It's becoming easier to find a bargain on the high street these days. Fashion is fast, and many consumers are desperate for discounts. However, someone will be paying the price for our cheap t-shirts and multi-buy underwear. If we're not paying a decent price for it, how on earth are the people who made a garment getting paid? Do you know who made your pants?
I can proudly say now that I know who made my pants... well, some of them at least! Quite a few pairs in my underwear drawer came from the wonderful women at Who Made Your Pants?, an ethical social business run as a co-operative entirely by women. It's not just about paying a decent wage, either.
Managing Director Becky John and her team provide an extremely caring and educational workplace to refugee women in Southampton where, as well as learning how to make pants, they learn English and gain other skills/knowledge to help them adjust to life in the UK.
The women on the production line have never made pants before and so are supported at every stage of the process, until they no longer need it. Lingerie sizing and pattern cutting needs to be precise and so this is a very careful process that they can all take ownership of once they're ready.
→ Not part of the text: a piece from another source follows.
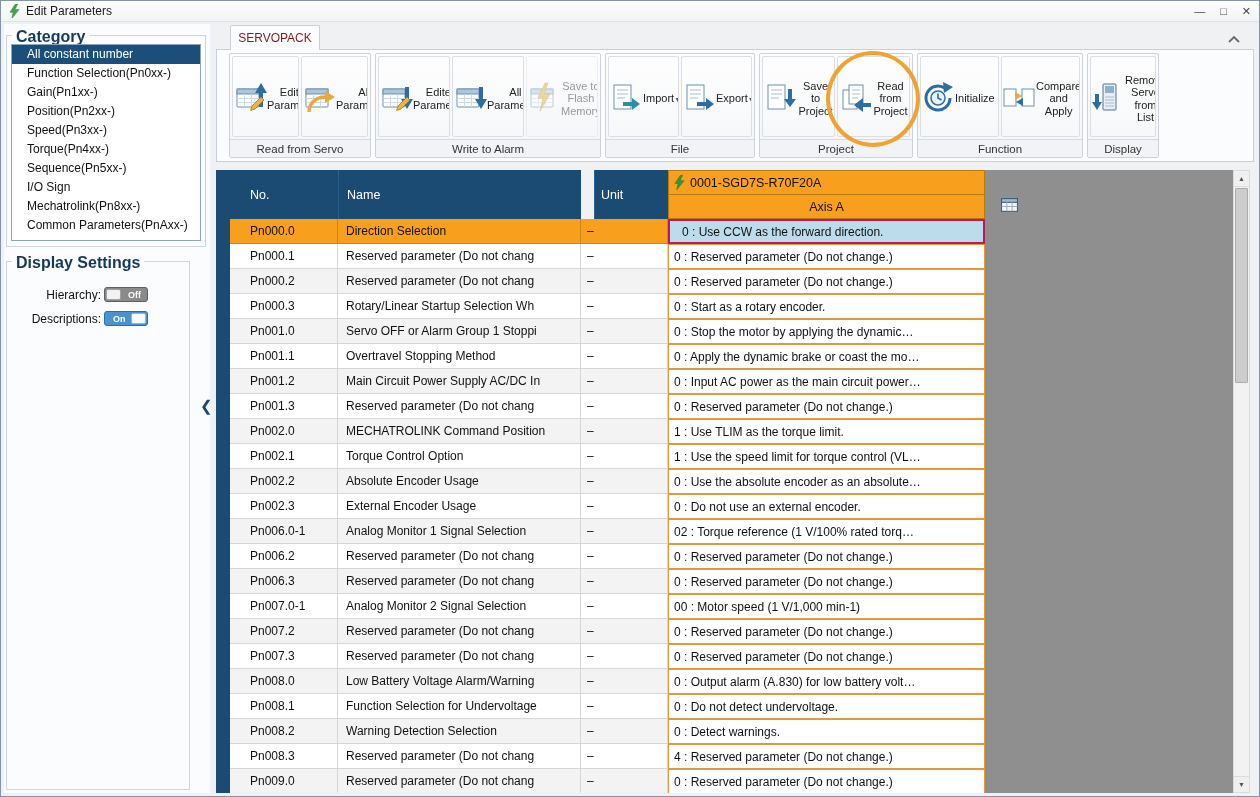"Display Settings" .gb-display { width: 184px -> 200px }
Everyone starts on a zero hours contract which changes once they are ready for more responsibility. It's a lovely little business with a friendly family-run feel.
As well as all this, the company focuses on sustainability, too. Most of the equipment in their offices, including the sewing machines and overlockers, is upcycled. A wonderful DMU graduate kindly developed their current design with them for free. Also, not only is all their pretty lace fabric end of line stuff that is about to be discarded by the clothing industry, all their fabric waste is sent off to be used to fill cushions!
Right now, you may be thinking "this all sounds good, but what are the pants like?" I am happy to report that these lovely lace shorts are are extremely comfortable as well as gorgeous. The design of the fantastic Aimee shorts is simple, comfy and flattering. They are also machine washable, and I've heard that they stand up to this well so they'll last you a while too.
So, do you know who made your pants?
Even if you decide that what these ladies make is not for you, it really is a question worth asking. Paying a bit more for a product that has been ethically produced is good for everyone concerned, so please do make an effort to think about where your clothing came from before it reached the shelves of your local shops.